Faster decisions with less disruption.
The Need
The manufacturer needed a faster, more accessible analytics experience to support machine health monitoring and asset management across multiple plants. Leadership aimed to improve query performance, increase mobile usage for on-field teams, and reduce the operational disruption caused by maintenance and downtime—without relying on BI tools that struggled at scale.
Challenges
- Plant-Scale Asset Management: Managing large assets across multiple plants was difficult due to maintenance and downtime impacts.
- Large-Dataset Query Performance: BI tools struggled with high-volume datasets, creating lag and slowing operational analysis.
- User Experience Gaps: Existing tools lacked a customized user experience aligned to day-to-day asset workflows and mobile usage.
CES built a high-performance analytics system designed to accelerate data access, improve usability, and streamline asset workflows across plants.
Cube.js + Cube Cloud Analytical Services
- Implemented Cube.js and Cube Cloud to improve query performance for analytical workloads.
- Enabled faster access to high-volume asset queries through an optimized analytics layer.
Pre-Aggregation and Data Caching
- Reduced system lag by using pre-aggregated datasets.
- Applied caching to speed up repeated and high-frequency queries.
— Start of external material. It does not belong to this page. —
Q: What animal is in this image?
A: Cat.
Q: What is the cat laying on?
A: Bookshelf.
Customized Analytics Experience
- Delivered a streamlined interface aligned to operational analysis and asset workflows.
- Improved accessibility and usability compared to traditional BI tooling.
Mobile Experience and Data Synchronization
- Enabled mobile access for on-field asset tracking.
- Supported data synchronization to keep operational views consistent.
Delivery Model and Execution
- Delivered under a 3-year program with an 8-engineer team, reflecting high-complexity, multi-plant requirements.
- Maintenance Costs Reduced by 30% – Lower disruption and improved operational control reduced maintenance cost impact.
- 10x Faster Data Retrieval for Large Datasets – High-volume asset queries returned significantly faster than before.
- Reduced System Lag – Pre-aggregation and caching improved responsiveness under scale.
- 3x User Interaction Time – Improved experience increased usage and time-on-system for operational workflows.
- Improved Mobile Accessibility – On-field teams gained better access for asset tracking and updates.